Monday, June 30, 2008

It’s Who You Know


(Puzzle piece number 13 of 38.)
When I was in college, I dated a poli sci graduate named Paul, who served with our university’s campus security. Those were the days when Brian “Kato” Kaelin and the Killer Cushman raced across the University of Wisconsin–Eau Claire footbridge. Then in 1994, O.J. Simpson boosted Kato’s visibility.

My friend Paul was a kick. Highly intelligent and articulate, he loved a good party and made life the best adventure. He’d write notes to me that led me to the dictionary. He engaged me with deep questions that only years later could I answer, such as “What are you doing later?”

Paul was a member, maybe even the instigator, of a fraternity called Phelta Thi. I caught on to that name right away, though Paul was always a gentleman.

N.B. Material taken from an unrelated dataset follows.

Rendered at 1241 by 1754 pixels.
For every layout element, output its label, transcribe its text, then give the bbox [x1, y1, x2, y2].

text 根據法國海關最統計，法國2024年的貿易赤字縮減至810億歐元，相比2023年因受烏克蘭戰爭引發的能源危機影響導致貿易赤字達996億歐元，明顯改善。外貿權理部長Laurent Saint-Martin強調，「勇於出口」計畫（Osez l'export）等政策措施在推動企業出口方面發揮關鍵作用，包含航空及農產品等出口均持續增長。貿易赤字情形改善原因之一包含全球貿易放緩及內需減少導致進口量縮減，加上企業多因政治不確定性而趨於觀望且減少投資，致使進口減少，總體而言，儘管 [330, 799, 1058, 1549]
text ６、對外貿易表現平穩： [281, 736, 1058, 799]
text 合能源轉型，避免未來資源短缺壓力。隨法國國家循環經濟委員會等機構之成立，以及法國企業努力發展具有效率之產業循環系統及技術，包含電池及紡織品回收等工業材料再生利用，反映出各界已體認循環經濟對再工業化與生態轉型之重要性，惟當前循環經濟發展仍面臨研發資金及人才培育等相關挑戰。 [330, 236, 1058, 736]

One day he called to say that he and his roommates were going to throw a beach party. “We’ll be playing Beach Boys tunes, wearing Hawaiian shirts, and we’re having a truckload of sand hauled in, so we can play volleyball between the houses.”

True to his word, all components pulled together to create a fabulous event. That night, to the guys’ excitement and the girls’ horror, a bat flew into the house, which the guys brought down with a tennis racket and threw into Paul’s snake’s aquarium. The sight of the snake eating that bat still gives me the willies.

Years passed, I moved to Colorado, and new lives ensued. Then one summer, maybe 17 years later, I flew back to Eau Claire for a visit. My former client–friend with whom I was staying loaned me a car and away I drove, exploring my old city.

I must have looked like a codfish, mouth agape at all the development. In my amazement, I stepped on the accelerator and quickly soaked in the surreal changes as they flew past my window.

Pulling me abruptly back to reality, a siren sounded behind me. Discovering the brake, I went from 50 to zero in record time. The young officer, about my age, announced my speed and how different it was from the posted limit. He asked me to present my driver’s license and registration, which further shocked me into reality. Do I even have them?

“Well,” I tensely began. “I don’t live here. This isn’t my car, and I don’t know where the registration would be. But here’s my name, which is different from what it used to be when I lived here.”

The officer raised his eyebrows and walked back to his cruiser without a smile. I started seeing bars—and I don’t mean the ones on Water Street.

About four minutes later, he returned to my side with a smile, which prompted me to scoot right a bit. “You’re clear,” he said. “I’m going to let you go without a ticket. And Paul says hi. He’s investigating a robbery, or he’d come to see you.”

A whoosh of relief coursed through my body, and I quickly sped away.